Everything in the records should be repeated exactly, down to the last character.

== Material for the task ==

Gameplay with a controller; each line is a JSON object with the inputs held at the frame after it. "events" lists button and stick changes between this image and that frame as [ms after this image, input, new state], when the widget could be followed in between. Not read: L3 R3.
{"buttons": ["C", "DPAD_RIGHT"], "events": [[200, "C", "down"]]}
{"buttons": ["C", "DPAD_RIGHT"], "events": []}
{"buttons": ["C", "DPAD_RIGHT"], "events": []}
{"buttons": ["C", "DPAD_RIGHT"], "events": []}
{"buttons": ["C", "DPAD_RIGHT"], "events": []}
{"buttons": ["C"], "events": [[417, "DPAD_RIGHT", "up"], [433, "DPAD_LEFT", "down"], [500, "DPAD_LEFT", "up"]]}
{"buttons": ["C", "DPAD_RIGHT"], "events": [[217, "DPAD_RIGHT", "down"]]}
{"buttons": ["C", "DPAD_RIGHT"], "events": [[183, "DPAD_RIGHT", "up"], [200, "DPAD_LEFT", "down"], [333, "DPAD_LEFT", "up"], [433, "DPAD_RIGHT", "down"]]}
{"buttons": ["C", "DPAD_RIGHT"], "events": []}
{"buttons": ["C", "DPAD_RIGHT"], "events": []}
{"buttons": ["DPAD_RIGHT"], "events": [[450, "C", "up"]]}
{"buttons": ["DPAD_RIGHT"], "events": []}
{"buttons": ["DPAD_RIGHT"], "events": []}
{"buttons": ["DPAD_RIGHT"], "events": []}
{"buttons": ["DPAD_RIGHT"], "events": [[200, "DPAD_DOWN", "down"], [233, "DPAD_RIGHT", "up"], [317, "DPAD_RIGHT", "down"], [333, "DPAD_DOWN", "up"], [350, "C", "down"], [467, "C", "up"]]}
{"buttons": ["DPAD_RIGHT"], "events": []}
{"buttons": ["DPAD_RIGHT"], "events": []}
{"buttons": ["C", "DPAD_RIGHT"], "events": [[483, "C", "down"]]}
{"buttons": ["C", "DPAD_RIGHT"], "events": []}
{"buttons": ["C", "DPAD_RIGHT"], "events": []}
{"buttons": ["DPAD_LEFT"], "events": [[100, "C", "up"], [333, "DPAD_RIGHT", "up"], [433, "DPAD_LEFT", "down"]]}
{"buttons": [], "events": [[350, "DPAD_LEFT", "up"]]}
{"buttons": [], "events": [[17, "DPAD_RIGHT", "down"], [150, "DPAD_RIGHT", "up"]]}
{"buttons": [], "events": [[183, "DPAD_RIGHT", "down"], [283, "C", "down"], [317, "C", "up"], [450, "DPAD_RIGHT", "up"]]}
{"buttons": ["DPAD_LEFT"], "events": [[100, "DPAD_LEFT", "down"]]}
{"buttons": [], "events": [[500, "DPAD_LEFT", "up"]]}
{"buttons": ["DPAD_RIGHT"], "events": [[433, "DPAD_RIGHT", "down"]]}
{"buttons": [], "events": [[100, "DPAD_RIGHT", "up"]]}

===

§ Output of the task:
Gameplay with a controller; each line is a JSON object with the inputs held at the frame after it. "events" lists button and stick changes between this image and that frame as [ms after this image, input, new state], when the widget could be followed in between. Not read: L3 R3.
{"buttons": ["C", "DPAD_RIGHT"], "events": [[200, "C", "down"]]}
{"buttons": ["C", "DPAD_RIGHT"], "events": []}
{"buttons": ["C", "DPAD_RIGHT"], "events": []}
{"buttons": ["C", "DPAD_RIGHT"], "events": []}
{"buttons": ["C", "DPAD_RIGHT"], "events": []}
{"buttons": ["C"], "events": [[417, "DPAD_RIGHT", "up"], [433, "DPAD_LEFT", "down"], [500, "DPAD_LEFT", "up"]]}
{"buttons": ["C", "DPAD_RIGHT"], "events": [[217, "DPAD_RIGHT", "down"]]}
{"buttons": ["C", "DPAD_RIGHT"], "events": [[183, "DPAD_RIGHT", "up"], [200, "DPAD_LEFT", "down"], [333, "DPAD_LEFT", "up"], [433, "DPAD_RIGHT", "down"]]}
{"buttons": ["C", "DPAD_RIGHT"], "events": []}
{"buttons": ["C", "DPAD_RIGHT"], "events": []}
{"buttons": ["DPAD_RIGHT"], "events": [[450, "C", "up"]]}
{"buttons": ["DPAD_RIGHT"], "events": []}
{"buttons": ["DPAD_RIGHT"], "events": []}
{"buttons": ["DPAD_RIGHT"], "events": []}
{"buttons": ["DPAD_RIGHT"], "events": [[200, "DPAD_DOWN", "down"], [233, "DPAD_RIGHT", "up"], [317, "DPAD_RIGHT", "down"], [333, "DPAD_DOWN", "up"], [350, "C", "down"], [467, "C", "up"]]}
{"buttons": ["DPAD_RIGHT"], "events": []}
{"buttons": ["DPAD_RIGHT"], "events": []}
{"buttons": ["C", "DPAD_RIGHT"], "events": [[483, "C", "down"]]}
{"buttons": ["C", "DPAD_RIGHT"], "events": []}
{"buttons": ["C", "DPAD_RIGHT"], "events": []}
{"buttons": ["DPAD_LEFT"], "events": [[100, "C", "up"], [333, "DPAD_RIGHT", "up"], [433, "DPAD_LEFT", "down"]]}
{"buttons": [], "events": [[350, "DPAD_LEFT", "up"]]}
{"buttons": [], "events": [[17, "DPAD_RIGHT", "down"], [150, "DPAD_RIGHT", "up"]]}
{"buttons": [], "events": [[183, "DPAD_RIGHT", "down"], [283, "C", "down"], [317, "C", "up"], [450, "DPAD_RIGHT", "up"]]}
{"buttons": ["DPAD_LEFT"], "events": [[100, "DPAD_LEFT", "down"]]}
{"buttons": [], "events": [[500, "DPAD_LEFT", "up"]]}
{"buttons": ["DPAD_RIGHT"], "events": [[433, "DPAD_RIGHT", "down"]]}
{"buttons": [], "events": [[100, "DPAD_RIGHT", "up"]]}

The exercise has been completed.